Lizette Arceo Barrera, hija de Doña Mirna, explicó que la prioridad es que la gente no olvide el caso.
“Más que búsqueda estamos tratando de que la gente sepa que aún no ha aparecido, que seguimos todavía intentando llegar a ella porque ha habido mucha desinformación”, dijo.
La mujer desapareció el pasado 9 de diciembre, cuando salió de su casa ubicada al poniente de la ciudad.

La familia, junto con autoridades, realizó un operativo en Progreso y sus comisarías, aprovechando la presencia de visitantes para ampliar la difusión.
“Vamos a aprovechar que es el fin de vacaciones y que hay más afluencia de gente para que pues puedan apoyarnos a que esto siga de boca en boca, ¿no? Y que sepan que aún seguimos buscándola”, expresó.
A pesar de la incertidumbre, la esperanza sigue firme.
“Es correcto, y mientras no haya otro tipo de noticias, seguiremos intentando llegar a ella”, afirmó.
Cabe recordar que la mujer ha sido vista en meses atrás, caminando sobre Periférico Poniente, pero no ha sido localizada.
El llamado a la ciudadanía es claro y urgente: “si escucha algo, si ve algo, si cree algo, es muy importante que llame al 911”.
La búsqueda no se limita a operativos. Es constante, diaria, muchas veces silenciosa.
“Seguimos todo el tiempo, cada vez que podemos siempre estamos pegando en diferentes puntos de la ciudad porque pensamos que no necesariamente es donde ella se extravió”, explicó.
Aunque han recibido algunos apoyos, la familia sigue encabezando el esfuerzo.
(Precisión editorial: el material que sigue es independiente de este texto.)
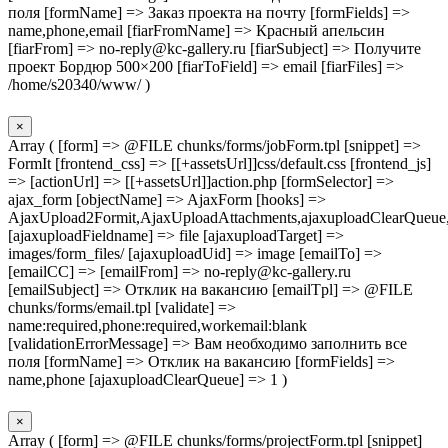
поля [formName] => Заказ проекта на почту [formFields] =>
name,phone,email [fiarFromName] => Красный апельсин
[fiarFrom] => no-reply@kc-gallery.ru [fiarSubject] => Получите
проект Бордюр 500×200 [fiarToField] => email [fiarFiles] =>
/home/s20340/www/ )
×
Array ( [form] => @FILE chunks/forms/jobForm.tpl [snippet] =>
FormIt [frontend_css] => [[+assetsUrl]]css/default.css [frontend_js]
=> [actionUrl] => [[+assetsUrl]]action.php [formSelector] =>
ajax_form [objectName] => AjaxForm [hooks] =>
AjaxUpload2Formit,AjaxUploadAttachments,ajaxuploadClearQueue
[ajaxuploadFieldname] => file [ajaxuploadTarget] =>
images/form_files/ [ajaxuploadUid] => image [emailTo] =>
[emailCC] => [emailFrom] => no-reply@kc-gallery.ru
[emailSubject] => Отклик на вакансию [emailTpl] => @FILE
chunks/forms/email.tpl [validate] =>
name:required,phone:required,workemail:blank
[validationErrorMessage] => Вам необходимо заполнить все
поля [formName] => Отклик на вакансию [formFields] =>
name,phone [ajaxuploadClearQueue] => 1 )
×
Array ( [form] => @FILE chunks/forms/projectForm.tpl [snippet]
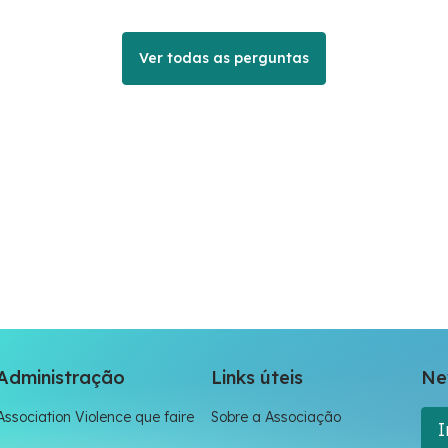
Ver todas as perguntas
Administração
Links úteis
Ne
Association Violence que faire
Sobre a Associação
I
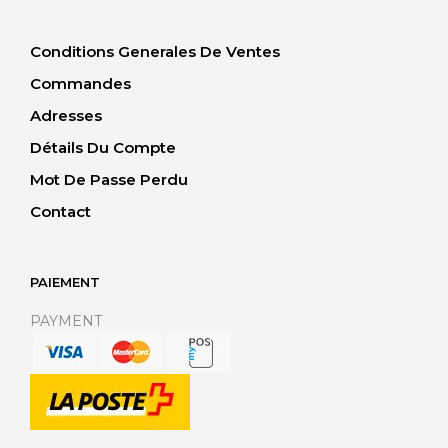
Conditions Generales De Ventes
Commandes
Adresses
Détails Du Compte
Mot De Passe Perdu
Contact
PAIEMENT
PAYMENT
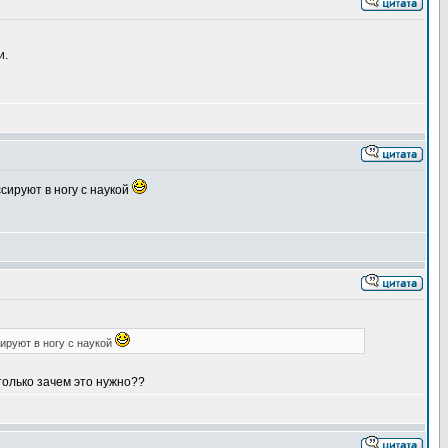
и.
сируют в ногу с наукой
ируют в ногу с наукой
только зачем это нужно??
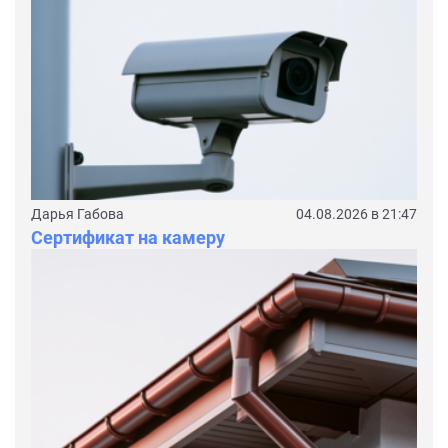
Дарья Габова
04.08.2026 в 21:47
Сертификат на камеру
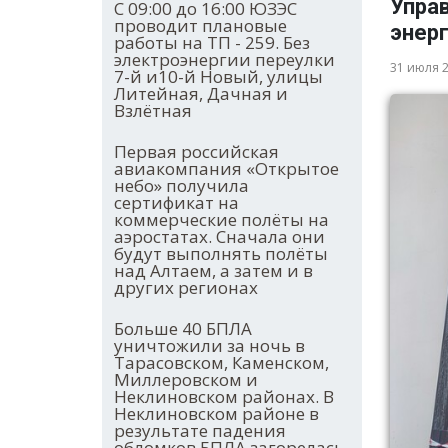
Упра
С 09:00 до 16:00 ЮЗЭС
проводит плановые
энер
работы на ТП - 259. Без
электроэнергии переулки
31 июля 
7-й и10-й Новый, улицы
Литейная, Дачная и
Взлётная
Первая российская
авиакомпания «Открытое
небо» получила
сертификат на
коммерческие полёты на
аэростатах. Сначала они
будут выполнять полёты
над Алтаем, а затем и в
других регионах
Больше 40 БПЛА
уничтожили за ночь в
Тарасовском, Каменском,
Миллеровском и
Неклиновском районах. В
Неклиновском районе в
результате падения
обломков БПЛА загорелась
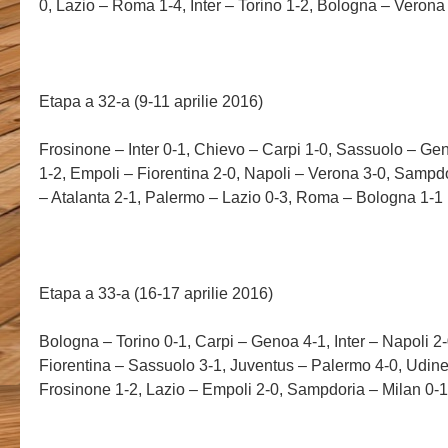
0, Lazio – Roma 1-4, Inter – Torino 1-2, Bologna – Verona
Etapa a 32-a (9-11 aprilie 2016)
Frosinone – Inter 0-1, Chievo – Carpi 1-0, Sassuolo – Ge
1-2, Empoli – Fiorentina 2-0, Napoli – Verona 3-0, Sampd
– Atalanta 2-1, Palermo – Lazio 0-3, Roma – Bologna 1-1
Etapa a 33-a (16-17 aprilie 2016)
Bologna – Torino 0-1, Carpi – Genoa 4-1, Inter – Napoli 2
Fiorentina – Sassuolo 3-1, Juventus – Palermo 4-0, Udin
Frosinone 1-2, Lazio – Empoli 2-0, Sampdoria – Milan 0-1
“Siempre tenemos en el carro lo que son los volantes y pues estamos continuamente en redes compartiendo para que sepan mi mamá todavía no aparece”, agregó.
Divididos en distintos puntos como el malecón, mercado y muelle de Progreso, así como en Chelem y el Playón, continúan recorriendo calles sin horario fijo.
Porque para su familia, Doña Mirna no es un caso más: es una ausencia que duele todos los días y una vida que esperan volver a encontrar.